Over the last thirty years approximately 500 patients in France who took Mediator have died, French health agency CNAM (Caisse Nationale d’Assurance Maladie) has announced today. French watchdog Agence Française de Sécurité Sanitaire des produits de Santé (AFSSAPS) is urging all patients who have taken the medication to see their doctor to check for dangerous thickening of the heart valves. AFSSAPS added that a further 3,500 people who have taken the drug since its approval in 1976 have been hospitalized.

Mediator was prescribed to over 300,000 patients. Some of them experienced complications, mainly heart problems. The medication was discontinued in France last year, and soon after by the European Medicines Agency.

Mediator (benfluorex hydrochloride) was approved in 1976 in France. In 1987 it was approved as a medication, along with diet, for patients with hypertriglyceridemia (excessive blood triglyceride levels). It was approved in 1990, together with diet for diabetes or overweight patients. An application for approval for type 2 diabetes patients in primary care was turned down due to lack of efficacy data. In 2007 approval was withdrawn for hypertriglyceridemia treatment after reassessment of efficacy studies. (Everything in this paragraph refers to Mediator’s regulatory history just in France)

Le Union Nationale Des Omnipraticiens De France, the country’s union of general practitioners (primary care physicians) informs that it is ready to test patients who took Mediator for at least three months during the last four years.

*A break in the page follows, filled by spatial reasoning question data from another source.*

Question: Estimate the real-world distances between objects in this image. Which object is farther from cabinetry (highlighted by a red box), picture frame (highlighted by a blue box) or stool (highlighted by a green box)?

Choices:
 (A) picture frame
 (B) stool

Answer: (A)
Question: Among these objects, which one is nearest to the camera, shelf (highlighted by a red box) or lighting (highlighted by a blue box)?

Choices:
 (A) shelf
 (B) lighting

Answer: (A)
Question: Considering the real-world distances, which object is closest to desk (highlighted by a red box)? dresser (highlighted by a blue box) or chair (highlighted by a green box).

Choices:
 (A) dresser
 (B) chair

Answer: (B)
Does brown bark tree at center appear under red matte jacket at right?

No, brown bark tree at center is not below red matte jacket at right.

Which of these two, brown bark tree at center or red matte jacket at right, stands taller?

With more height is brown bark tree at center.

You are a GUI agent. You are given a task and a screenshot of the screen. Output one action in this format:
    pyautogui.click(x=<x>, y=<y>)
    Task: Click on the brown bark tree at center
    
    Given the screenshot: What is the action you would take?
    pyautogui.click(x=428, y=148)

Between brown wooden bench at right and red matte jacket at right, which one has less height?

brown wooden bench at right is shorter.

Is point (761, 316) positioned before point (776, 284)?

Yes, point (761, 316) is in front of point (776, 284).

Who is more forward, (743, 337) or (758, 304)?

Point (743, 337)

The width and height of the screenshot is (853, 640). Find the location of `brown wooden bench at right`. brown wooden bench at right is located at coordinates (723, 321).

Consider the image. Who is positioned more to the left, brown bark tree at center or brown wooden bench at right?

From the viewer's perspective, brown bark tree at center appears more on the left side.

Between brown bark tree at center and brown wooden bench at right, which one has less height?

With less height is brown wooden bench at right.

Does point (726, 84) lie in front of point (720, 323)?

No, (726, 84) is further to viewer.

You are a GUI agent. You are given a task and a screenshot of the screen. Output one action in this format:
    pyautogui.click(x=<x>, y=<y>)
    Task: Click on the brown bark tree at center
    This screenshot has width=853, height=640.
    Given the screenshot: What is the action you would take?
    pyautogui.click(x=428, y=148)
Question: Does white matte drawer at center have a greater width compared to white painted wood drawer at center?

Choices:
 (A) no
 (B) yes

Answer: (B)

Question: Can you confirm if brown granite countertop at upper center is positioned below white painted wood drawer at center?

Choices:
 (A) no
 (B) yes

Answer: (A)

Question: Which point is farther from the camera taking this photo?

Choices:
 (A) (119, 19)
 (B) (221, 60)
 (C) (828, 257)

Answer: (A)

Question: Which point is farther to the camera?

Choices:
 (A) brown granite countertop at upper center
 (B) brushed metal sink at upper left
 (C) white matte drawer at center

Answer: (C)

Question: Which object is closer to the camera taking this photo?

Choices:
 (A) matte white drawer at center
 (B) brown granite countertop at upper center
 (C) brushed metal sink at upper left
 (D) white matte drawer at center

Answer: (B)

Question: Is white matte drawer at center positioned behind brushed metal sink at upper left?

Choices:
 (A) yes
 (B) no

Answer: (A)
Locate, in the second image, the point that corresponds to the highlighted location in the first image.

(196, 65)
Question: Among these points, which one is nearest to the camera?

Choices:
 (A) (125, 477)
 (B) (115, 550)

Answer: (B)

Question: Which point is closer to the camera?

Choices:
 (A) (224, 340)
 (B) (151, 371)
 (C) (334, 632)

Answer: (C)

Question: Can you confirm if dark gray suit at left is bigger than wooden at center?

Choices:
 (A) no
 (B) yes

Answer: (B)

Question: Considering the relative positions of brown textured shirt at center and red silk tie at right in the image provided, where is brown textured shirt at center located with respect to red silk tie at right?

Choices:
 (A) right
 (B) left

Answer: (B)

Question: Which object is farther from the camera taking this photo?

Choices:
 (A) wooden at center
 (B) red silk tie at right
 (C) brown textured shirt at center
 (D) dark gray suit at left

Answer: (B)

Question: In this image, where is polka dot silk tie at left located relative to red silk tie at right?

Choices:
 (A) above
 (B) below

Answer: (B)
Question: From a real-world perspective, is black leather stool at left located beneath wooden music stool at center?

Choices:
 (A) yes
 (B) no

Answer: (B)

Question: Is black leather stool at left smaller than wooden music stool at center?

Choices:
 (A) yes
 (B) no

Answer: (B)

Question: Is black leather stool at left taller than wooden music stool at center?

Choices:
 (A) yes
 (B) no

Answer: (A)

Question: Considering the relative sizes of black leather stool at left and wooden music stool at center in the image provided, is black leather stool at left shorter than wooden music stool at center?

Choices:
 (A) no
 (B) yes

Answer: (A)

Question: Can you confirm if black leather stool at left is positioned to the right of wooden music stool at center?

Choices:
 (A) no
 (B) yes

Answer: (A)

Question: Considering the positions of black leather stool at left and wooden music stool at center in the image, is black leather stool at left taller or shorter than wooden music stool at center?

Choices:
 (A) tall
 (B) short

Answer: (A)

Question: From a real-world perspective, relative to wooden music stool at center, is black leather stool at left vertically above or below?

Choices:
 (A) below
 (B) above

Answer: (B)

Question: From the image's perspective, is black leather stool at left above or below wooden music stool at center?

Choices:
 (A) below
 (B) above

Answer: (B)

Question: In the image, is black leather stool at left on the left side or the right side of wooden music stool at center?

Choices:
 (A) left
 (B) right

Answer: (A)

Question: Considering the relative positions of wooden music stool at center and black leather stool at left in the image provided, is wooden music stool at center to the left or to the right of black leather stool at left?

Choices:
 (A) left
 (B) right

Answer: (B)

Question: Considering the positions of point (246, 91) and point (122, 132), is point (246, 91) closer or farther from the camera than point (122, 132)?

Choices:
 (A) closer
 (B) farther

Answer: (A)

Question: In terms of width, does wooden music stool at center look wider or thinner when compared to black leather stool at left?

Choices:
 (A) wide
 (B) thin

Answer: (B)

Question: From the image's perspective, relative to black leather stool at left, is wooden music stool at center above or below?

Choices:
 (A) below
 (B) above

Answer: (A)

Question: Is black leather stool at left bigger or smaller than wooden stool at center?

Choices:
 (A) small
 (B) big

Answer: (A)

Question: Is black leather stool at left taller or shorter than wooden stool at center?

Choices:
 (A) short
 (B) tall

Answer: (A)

French Health Minsiter, Xavier Bertrand, said:

    “Our message to all those who took Mediator is that they must see a doctor – particularly those who took it for three months over the past four years.”

USA’s equivalent drug, Redux, was banned in 1997. It led to a $12 billion settlement following a class action by thousands of individuals.

Mediator was made by French drugs firm Servier, the country’s second-largest pharmaceutical group, which rejects the death estimates as a “theory founded on extrapolation”. Even if one were to accept the official figures, the risk is still only 0.005%, the company says. Servier has sold a total of 145 million boxes of the medication in France.

Critics say French authorities have been too slow in banning the drug, after repeated warnings of its dangers.